Teardown is first and foremost all about destruction. Wooden shacks, concrete walls, metal catwalks, and plaster corridors are the kind of game that responds accordingly when you hit them with a hammer, and Teardown's world, despite its blocky appearance, breaks in a wonderfully convincing way. Metal pipes bend and snap when their supports are removed, and plaster walls scrape away to expose sturdy bricks, raising a cloud of dust as they crumble.
"Teardown" would be fun enough just to tear down the context-free levels. But the genius of the game lies in how you can twist logic around this madness; Teardown's campaign takes you from a set of materials and environments to a series of destructive heists with a limited set of tools. While you can certainly wield a hammer without limit, you can't break through a brick wall or a barred window, and while blowguns, shotguns, bombs, and rocket launchers are gradually unlocked, their uses are limited.
In the early missions, you use these tools to cut a route through an empty map and speed up the course to collect valuables before the alarm timer reaches zero. It's a very simple mission, but wonderfully satisfying in that it makes you think about your own carnage, and it's not long before Teardown takes on a new twist. The fire alarm goes off, flying sparks need to be extinguished, and attack helicopters with rocket-propelled grenades appear.
Teardown was first released halfway through the campaign, and the early missions may feel a bit the same. However, as the game went through Early Access, Gustafson became more creative in the game's mission design, and the more interesting challenges backloaded into the game's second act. Suddenly, car chases, tornadoes, and killer robots are on full display, and the spectacle of Teardown's destruction engine is on full display.
See, despite being a voxel game, Teardown is an absolute marvel and may be the only compelling argument I have seen for ray tracing in games. It would not work if it did not reflect off the rain-soaked cobblestones. When a building collapses, it really collapses, exploding in volume smoke, scattered wood, and shattered glass.
As a campaign, Teardown is a fun attempt at a plunge, framed by a lighthearted story about a contractor who keeps getting hired by equally feuding businessmen. Pursuing side jobs and optional goals gives them money to upgrade and unlock new tools and an excuse to do unfinished demolition work again.
As you complete each mission, the mission hub gradually transforms from a dilapidated warehouse to a lovely family home. Of course, there's nothing to stop you from trucking through the side of your new home, but it's nice.
However, I don't know if these heists alone would have kept me coming back month after month.
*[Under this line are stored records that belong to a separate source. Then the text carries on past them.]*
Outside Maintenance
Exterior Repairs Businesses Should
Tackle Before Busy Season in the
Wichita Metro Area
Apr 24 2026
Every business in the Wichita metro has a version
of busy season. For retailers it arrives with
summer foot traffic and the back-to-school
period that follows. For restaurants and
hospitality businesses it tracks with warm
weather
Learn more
Instead, Teardown's true and enduring source of vitality is its modding community, which has absolutely exploded since its Early Access debut in 2020, with Steam workshops ranging from a recreation of a Counter-Strike arena to a miniaturized version of New York City to a photo dozens, if not hundreds, of maps, ranging from photographed train yards.
Sledgehammers are fun enough, but why not go on a rampage with new destruction spots such as laser rifles, minigun akimbos, and portable black holes? Portal-style test chambers activate the portal's guns. Some mods transform nasty attack helicopters into fearsome cyborg dragons that relentlessly chase you through the dingy Russian streets.
Modders have even tinkered with the fundamental breakdown; Teardown's destruction does not take into account structural stability or tension, so entire buildings are often supported by a single voxel. Various modders are trying to remedy that in various ways, including breaking objects in flight and chaining destruction to create more believable building collapses.
It reminds me of the best parts of Garry's Mod, scouring the Steam Workshop every week to see what new nonsense I can plug in. It's fun to bust stuff, and there's enough new stuff in the Workshop to bust that I'm sure I won't get bored for years to come.
The only disappointment is that Teardown has no multiplayer at all. While I can appreciate the nightmarish programming nightmare of synchronizing thousands of exploding voxels across multiple clients, it is too easy to imagine the kind of new improv games that could have sprung from Teardown's foundation.
Because the foundation is truly amazing, Teardown is not just a tech demo, but a window into a world where the game world has become more dynamic, more physical, and more fragile; it's the physics of "Half-Life 2" and "Red Faction: Guerrilla's destructible architecture, and doubled down on it instead of pursuing ever more static worlds with greater graphic fidelity.
"Teardown" is a game that gets excited about its own technology and tries to show you all the ways to break things. The game is a quiet and brilliant series of heist puzzles, with a never-ending array of new worlds to break and new tools to break. But most of all, Teardown is a truly great time."